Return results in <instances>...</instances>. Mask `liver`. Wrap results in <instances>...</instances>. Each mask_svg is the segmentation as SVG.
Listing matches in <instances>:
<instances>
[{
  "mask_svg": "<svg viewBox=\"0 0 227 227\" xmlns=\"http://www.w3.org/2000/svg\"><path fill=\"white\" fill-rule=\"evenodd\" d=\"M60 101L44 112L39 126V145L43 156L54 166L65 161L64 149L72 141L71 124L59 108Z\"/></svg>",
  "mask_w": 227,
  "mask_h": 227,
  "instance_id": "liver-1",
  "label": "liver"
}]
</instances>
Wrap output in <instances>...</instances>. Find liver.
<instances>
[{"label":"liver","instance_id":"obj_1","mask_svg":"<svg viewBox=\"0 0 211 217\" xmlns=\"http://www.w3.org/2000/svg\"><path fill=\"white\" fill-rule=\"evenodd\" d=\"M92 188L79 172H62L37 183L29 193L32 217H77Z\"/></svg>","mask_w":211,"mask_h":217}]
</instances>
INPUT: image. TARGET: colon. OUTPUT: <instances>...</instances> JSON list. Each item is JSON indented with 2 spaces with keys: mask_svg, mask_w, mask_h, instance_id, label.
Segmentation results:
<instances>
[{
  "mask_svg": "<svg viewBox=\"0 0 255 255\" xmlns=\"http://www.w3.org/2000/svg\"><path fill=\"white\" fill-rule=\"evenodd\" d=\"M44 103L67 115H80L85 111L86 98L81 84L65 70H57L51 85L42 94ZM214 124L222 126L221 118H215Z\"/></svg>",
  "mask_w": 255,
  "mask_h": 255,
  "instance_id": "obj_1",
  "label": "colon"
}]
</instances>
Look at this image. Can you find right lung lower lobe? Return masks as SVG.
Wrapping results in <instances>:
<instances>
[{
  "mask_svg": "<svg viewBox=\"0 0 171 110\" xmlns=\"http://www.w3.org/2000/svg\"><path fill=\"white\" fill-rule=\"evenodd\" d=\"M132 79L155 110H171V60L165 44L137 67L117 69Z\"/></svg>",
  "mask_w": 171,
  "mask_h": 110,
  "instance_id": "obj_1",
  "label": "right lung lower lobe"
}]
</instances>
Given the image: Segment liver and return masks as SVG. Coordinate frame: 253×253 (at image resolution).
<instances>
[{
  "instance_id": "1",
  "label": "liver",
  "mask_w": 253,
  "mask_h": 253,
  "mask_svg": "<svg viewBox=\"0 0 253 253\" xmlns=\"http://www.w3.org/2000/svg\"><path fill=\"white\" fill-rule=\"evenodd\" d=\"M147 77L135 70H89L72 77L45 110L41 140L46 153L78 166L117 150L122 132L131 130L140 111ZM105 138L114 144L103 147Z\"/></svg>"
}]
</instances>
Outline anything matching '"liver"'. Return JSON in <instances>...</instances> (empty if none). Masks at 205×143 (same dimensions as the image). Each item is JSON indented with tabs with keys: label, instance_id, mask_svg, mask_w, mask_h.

====================

- **The problem**:
Copy all of these lines exactly as they appear, character for character.

- **Answer for the task**:
Return results in <instances>...</instances>. Mask `liver`. Wrap results in <instances>...</instances>. Each mask_svg is the segmentation as SVG.
Listing matches in <instances>:
<instances>
[{
  "mask_svg": "<svg viewBox=\"0 0 227 227\" xmlns=\"http://www.w3.org/2000/svg\"><path fill=\"white\" fill-rule=\"evenodd\" d=\"M60 101L44 112L39 126V145L43 156L54 166L65 161L64 149L72 141L71 124L59 108Z\"/></svg>",
  "mask_w": 227,
  "mask_h": 227,
  "instance_id": "liver-1",
  "label": "liver"
}]
</instances>
Wrap output in <instances>...</instances>. Find liver.
<instances>
[{"label":"liver","instance_id":"obj_1","mask_svg":"<svg viewBox=\"0 0 211 217\" xmlns=\"http://www.w3.org/2000/svg\"><path fill=\"white\" fill-rule=\"evenodd\" d=\"M92 188L79 172H62L37 183L29 193L32 217H77Z\"/></svg>","mask_w":211,"mask_h":217}]
</instances>
INPUT: image. TARGET: colon. OUTPUT: <instances>...</instances> JSON list. Each item is JSON indented with 2 spaces with keys: mask_svg, mask_w, mask_h, instance_id, label.
Segmentation results:
<instances>
[{
  "mask_svg": "<svg viewBox=\"0 0 255 255\" xmlns=\"http://www.w3.org/2000/svg\"><path fill=\"white\" fill-rule=\"evenodd\" d=\"M44 103L67 115H80L85 111L86 98L81 84L65 70H57L51 85L42 94ZM214 124L222 126L221 118H215Z\"/></svg>",
  "mask_w": 255,
  "mask_h": 255,
  "instance_id": "obj_1",
  "label": "colon"
}]
</instances>
Look at this image. Can you find right lung lower lobe? Return masks as SVG.
Wrapping results in <instances>:
<instances>
[{
  "mask_svg": "<svg viewBox=\"0 0 171 110\" xmlns=\"http://www.w3.org/2000/svg\"><path fill=\"white\" fill-rule=\"evenodd\" d=\"M132 79L155 110H171V60L165 44L137 67L117 69Z\"/></svg>",
  "mask_w": 171,
  "mask_h": 110,
  "instance_id": "obj_1",
  "label": "right lung lower lobe"
}]
</instances>
Given the image: Segment liver and return masks as SVG. Coordinate frame: 253×253 (at image resolution).
<instances>
[{
  "instance_id": "1",
  "label": "liver",
  "mask_w": 253,
  "mask_h": 253,
  "mask_svg": "<svg viewBox=\"0 0 253 253\" xmlns=\"http://www.w3.org/2000/svg\"><path fill=\"white\" fill-rule=\"evenodd\" d=\"M147 77L135 70H89L72 77L45 110L41 140L46 153L78 166L117 150L122 132L131 130L140 111ZM105 138L114 144L103 147Z\"/></svg>"
}]
</instances>
Outline anything matching '"liver"'. Return JSON in <instances>...</instances> (empty if none). Masks at 205×143 (same dimensions as the image). Each item is JSON indented with tabs with keys: label, instance_id, mask_svg, mask_w, mask_h.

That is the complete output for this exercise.